Telecino opened this issue on Dec 22, 2007 · 4 posts
Telecino posted Sat, 22 December 2007 at 12:17 AM
Hi guys,
A while ago, i needed to find a way to put more characters and clothings in a single scene, but we allways end up out of RAM, because of the high resolution of the texture MATs for each char. and clothing item. This high resolution is useless when you have 3 chars in a scene, far away, that you can't even see the pixels of the brows anyway. So i created a software that makes a LOW-resolution copy of all .pz2 and MAT textures (leaving the originals intact) so you can load much more stuff in a single scene.
It's here:
http://market.renderosity.com/mod/bcs/index.php?ViewProduct=61698
Resized textures take only 25% of the original RAM, is a bilinear scaledown (like photoshop does) and saved in a 90% quality JPEG 50% smoothing. Every responsible Poser/DAZ/Carrara user need this software. (For PC only at the moment, i'm working on the MAC version).

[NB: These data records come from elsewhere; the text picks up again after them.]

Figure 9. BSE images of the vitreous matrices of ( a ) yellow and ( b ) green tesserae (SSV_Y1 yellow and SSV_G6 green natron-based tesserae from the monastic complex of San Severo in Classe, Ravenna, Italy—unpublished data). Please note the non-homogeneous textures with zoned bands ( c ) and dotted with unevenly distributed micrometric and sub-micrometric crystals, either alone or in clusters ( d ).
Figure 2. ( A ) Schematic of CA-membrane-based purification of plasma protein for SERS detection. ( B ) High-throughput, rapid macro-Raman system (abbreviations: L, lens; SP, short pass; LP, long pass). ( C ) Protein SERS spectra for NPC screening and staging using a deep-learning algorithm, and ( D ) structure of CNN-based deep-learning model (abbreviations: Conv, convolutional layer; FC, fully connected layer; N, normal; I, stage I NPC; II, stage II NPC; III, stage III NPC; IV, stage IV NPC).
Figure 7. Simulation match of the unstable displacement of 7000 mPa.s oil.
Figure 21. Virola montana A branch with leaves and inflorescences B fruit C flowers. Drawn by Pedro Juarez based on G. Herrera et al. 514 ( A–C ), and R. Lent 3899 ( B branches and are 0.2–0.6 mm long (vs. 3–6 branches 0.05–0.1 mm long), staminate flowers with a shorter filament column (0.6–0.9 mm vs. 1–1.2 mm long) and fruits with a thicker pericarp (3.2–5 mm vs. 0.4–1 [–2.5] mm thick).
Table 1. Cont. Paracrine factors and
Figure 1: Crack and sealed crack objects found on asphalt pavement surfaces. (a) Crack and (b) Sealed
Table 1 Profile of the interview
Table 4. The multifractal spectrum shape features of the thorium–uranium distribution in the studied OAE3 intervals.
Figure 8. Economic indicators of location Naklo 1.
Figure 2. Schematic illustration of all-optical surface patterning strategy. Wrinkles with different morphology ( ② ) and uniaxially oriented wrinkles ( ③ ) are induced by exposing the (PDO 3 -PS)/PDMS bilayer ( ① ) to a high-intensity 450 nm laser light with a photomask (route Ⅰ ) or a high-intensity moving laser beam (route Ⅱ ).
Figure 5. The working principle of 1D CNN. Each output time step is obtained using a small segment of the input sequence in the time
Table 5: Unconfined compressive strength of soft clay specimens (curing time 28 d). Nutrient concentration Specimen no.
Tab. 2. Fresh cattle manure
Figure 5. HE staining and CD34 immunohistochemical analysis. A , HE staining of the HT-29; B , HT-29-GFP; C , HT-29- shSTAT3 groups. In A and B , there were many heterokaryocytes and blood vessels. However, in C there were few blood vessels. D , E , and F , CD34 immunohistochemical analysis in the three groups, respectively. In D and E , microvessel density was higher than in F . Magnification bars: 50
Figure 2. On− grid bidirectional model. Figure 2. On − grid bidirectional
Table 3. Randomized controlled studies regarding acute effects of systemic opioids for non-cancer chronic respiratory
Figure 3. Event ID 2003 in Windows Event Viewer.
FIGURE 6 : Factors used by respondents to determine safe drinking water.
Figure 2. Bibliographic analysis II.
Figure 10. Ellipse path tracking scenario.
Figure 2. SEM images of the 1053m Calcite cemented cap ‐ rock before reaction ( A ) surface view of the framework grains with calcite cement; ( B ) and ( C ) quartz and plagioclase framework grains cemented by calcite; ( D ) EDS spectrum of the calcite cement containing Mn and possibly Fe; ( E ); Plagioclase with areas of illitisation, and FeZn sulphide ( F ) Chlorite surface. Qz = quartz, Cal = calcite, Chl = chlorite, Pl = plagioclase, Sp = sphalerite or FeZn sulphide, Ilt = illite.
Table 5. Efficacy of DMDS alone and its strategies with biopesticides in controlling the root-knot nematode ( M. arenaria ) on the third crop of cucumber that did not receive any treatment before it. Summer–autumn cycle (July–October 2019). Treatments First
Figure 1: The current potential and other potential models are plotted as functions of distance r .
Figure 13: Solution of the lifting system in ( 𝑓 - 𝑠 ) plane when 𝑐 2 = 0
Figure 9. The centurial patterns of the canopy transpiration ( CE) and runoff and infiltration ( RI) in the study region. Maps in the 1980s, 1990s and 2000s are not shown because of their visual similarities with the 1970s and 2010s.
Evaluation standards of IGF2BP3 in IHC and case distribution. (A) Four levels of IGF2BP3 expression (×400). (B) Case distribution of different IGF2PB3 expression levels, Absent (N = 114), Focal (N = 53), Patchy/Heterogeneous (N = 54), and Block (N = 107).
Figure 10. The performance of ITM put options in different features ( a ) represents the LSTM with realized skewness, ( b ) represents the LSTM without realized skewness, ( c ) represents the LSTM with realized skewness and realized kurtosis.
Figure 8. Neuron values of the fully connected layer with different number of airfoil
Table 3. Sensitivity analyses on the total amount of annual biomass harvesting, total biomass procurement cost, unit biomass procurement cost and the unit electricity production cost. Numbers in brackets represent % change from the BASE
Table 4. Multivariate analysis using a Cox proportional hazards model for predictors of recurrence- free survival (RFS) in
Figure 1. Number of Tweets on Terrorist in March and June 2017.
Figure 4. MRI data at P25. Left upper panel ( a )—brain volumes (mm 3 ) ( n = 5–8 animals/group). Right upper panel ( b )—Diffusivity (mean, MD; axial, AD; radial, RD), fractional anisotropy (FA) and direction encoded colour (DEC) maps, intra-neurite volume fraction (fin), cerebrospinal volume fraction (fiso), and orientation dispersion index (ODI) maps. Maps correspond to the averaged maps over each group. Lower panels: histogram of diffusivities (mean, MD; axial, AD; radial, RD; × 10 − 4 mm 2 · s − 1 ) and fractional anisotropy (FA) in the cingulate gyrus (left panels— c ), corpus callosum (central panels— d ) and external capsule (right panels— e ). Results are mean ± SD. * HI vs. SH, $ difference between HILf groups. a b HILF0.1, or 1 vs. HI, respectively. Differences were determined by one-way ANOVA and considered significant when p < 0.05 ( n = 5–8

I'm a dork, animating dorks: www.TheDorkers.com
john3d posted Mon, 24 December 2007 at 2:43 PM
I'll give that a go Telecino and let you know how I get on, it sounds like something which will come in very useful
John
UofOstudent posted Fri, 28 December 2007 at 8:13 AM
I've found that there are various ways to "cheat" and create scenes that have more characters that RAM would allow. One option that works for me is "stiching" together renders. Basically you set up your scene without characters, and then mentally divide it into "zones" (such as "left side" and "right side"). It may help to use a simple prop to divide the zones. You then only load the figures that would appear on one of the zones, and render the zone. For example, if you have ten people lined up on a beach, set up your empty beach, then load the people who would be on the left side of your image. Then, do the same thing for the rest of your zones. If something would be in one zone but can affect other zones (for example, a light in zone a that shines onto zone b, or an item in zone a that's reflected in a mirror in zone b) load it in all of your zones. The same thing applies if an item would overlap zones. Then, once you have your rendered images, cut/paste them together in photoshop.
Telecino posted Fri, 28 December 2007 at 8:47 AM
Stiching is a good idea when you can deal with Zones, but it takes away the realism. If you wish to have people interact, or overlay a bit, you might consider using DownRezer to downsize the textures and lower the RAM requirements of the scene.